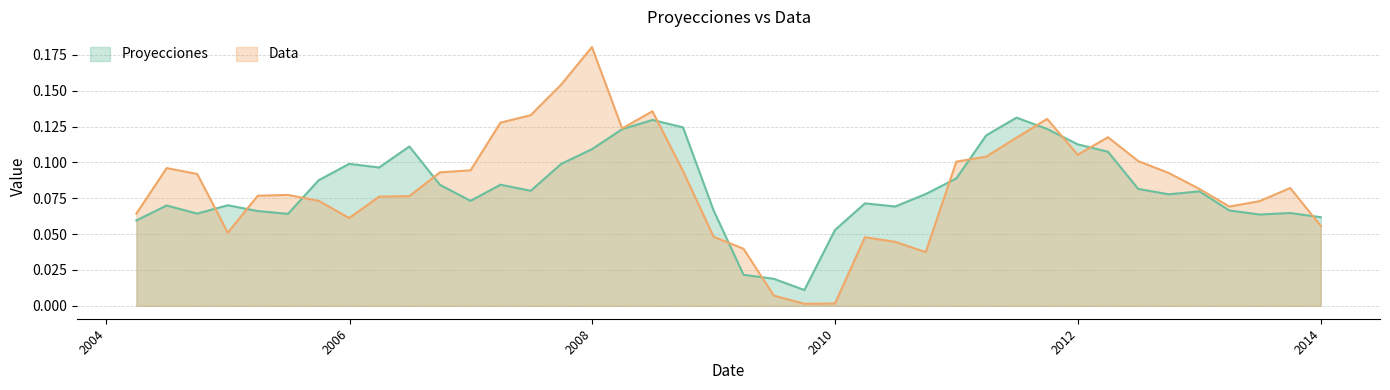

Which has a higher value, 2007-09-30 or 2010-03-31?

2007-09-30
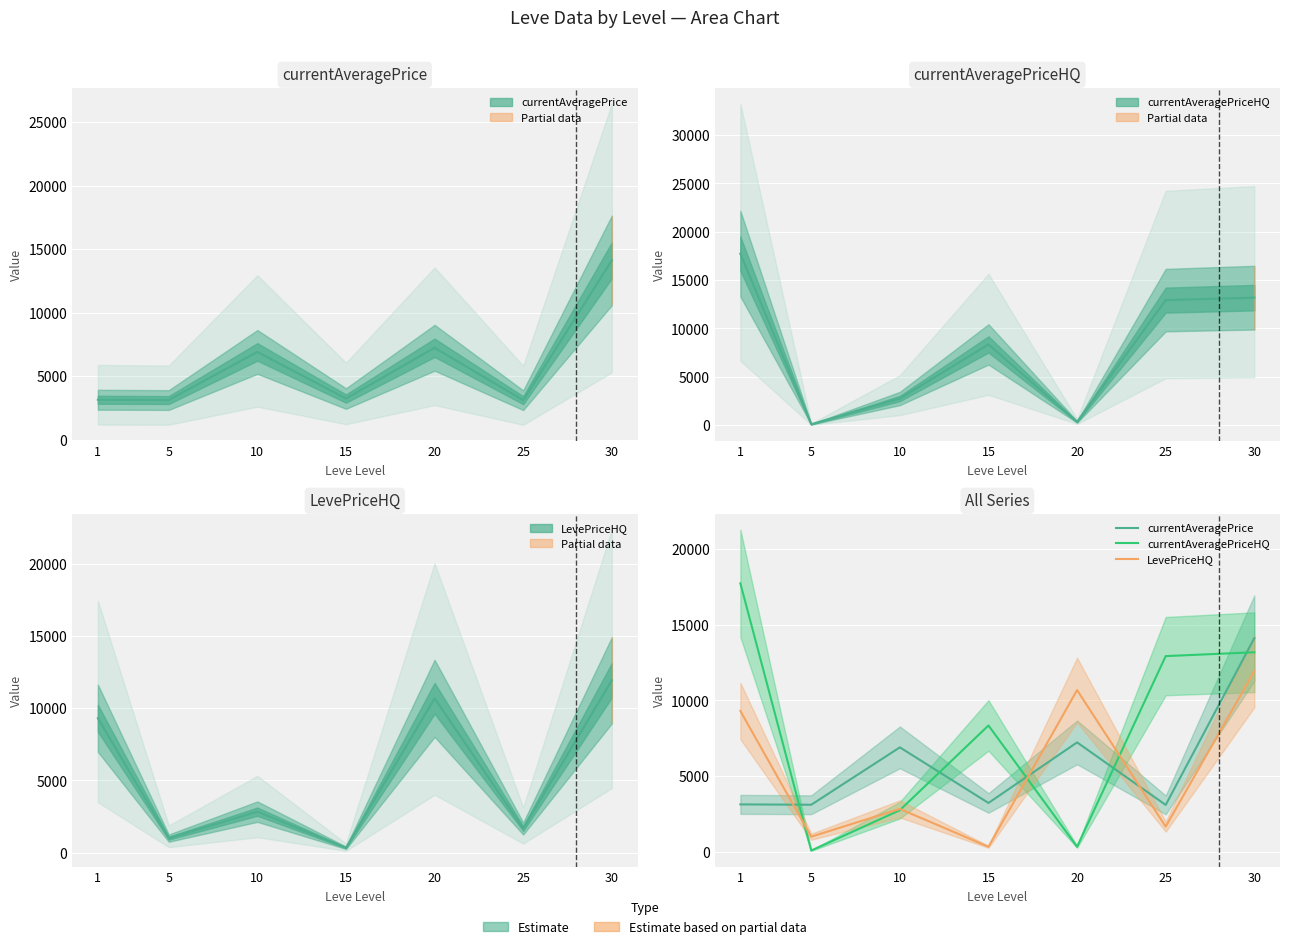

How many distinct data groups are displayed?

3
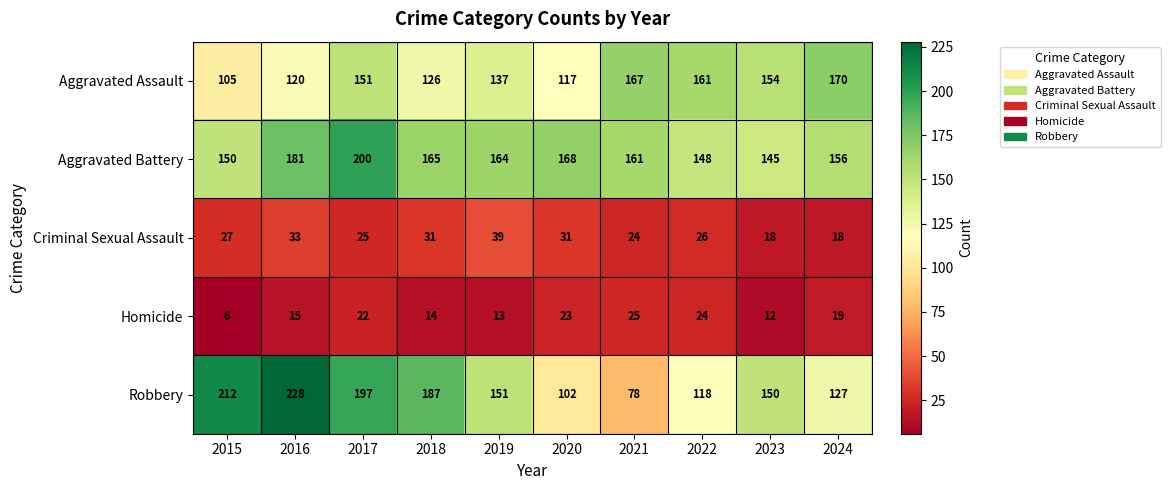

Rank the series by their maximum value, from highest to lowest.

Robbery, Aggravated Battery, Aggravated Assault, Criminal Sexual Assault, Homicide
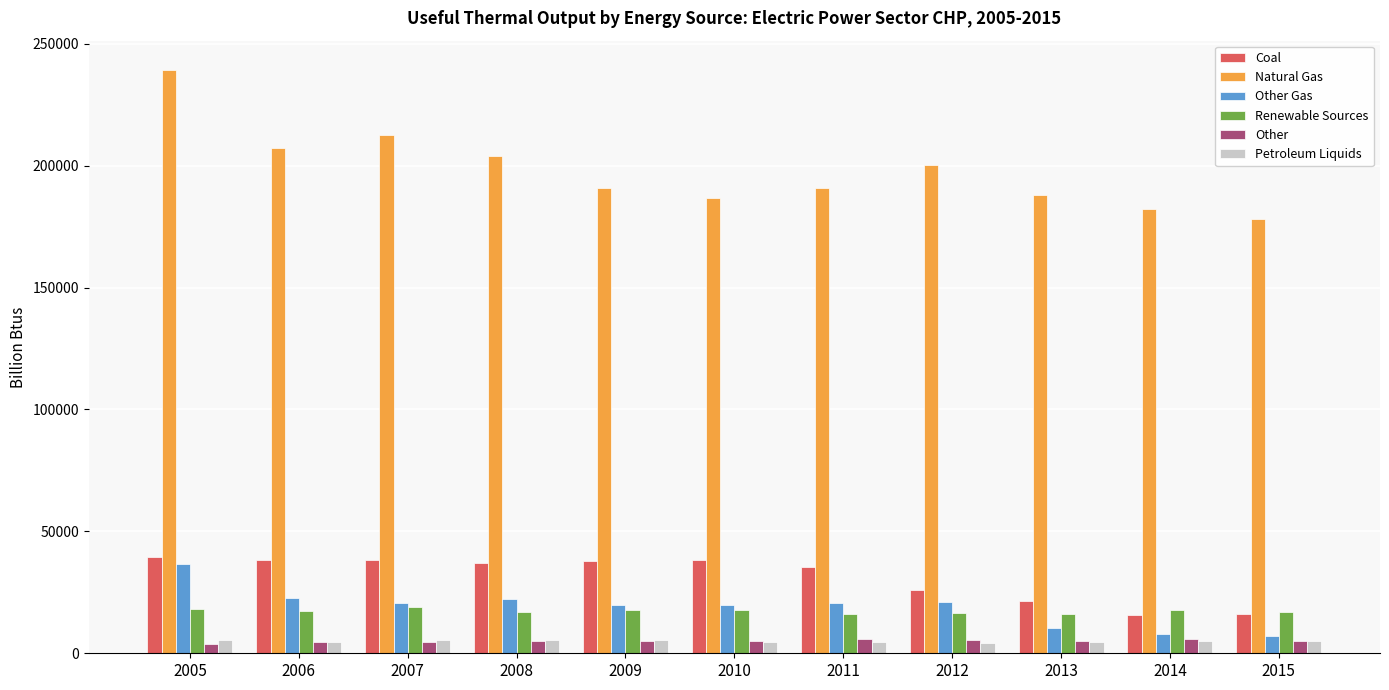

What is the sum of all Other values?

55128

*-*-*

> **Task instructions**: Please reproduce all four items above word for word, leaving out the pictures.

> **Task solution**:
Which has a higher value, 2007-09-30 or 2010-03-31?

2007-09-30

How many distinct data groups are displayed?

3

Rank the series by their maximum value, from highest to lowest.

Robbery, Aggravated Battery, Aggravated Assault, Criminal Sexual Assault, Homicide

What is the sum of all Other values?

55128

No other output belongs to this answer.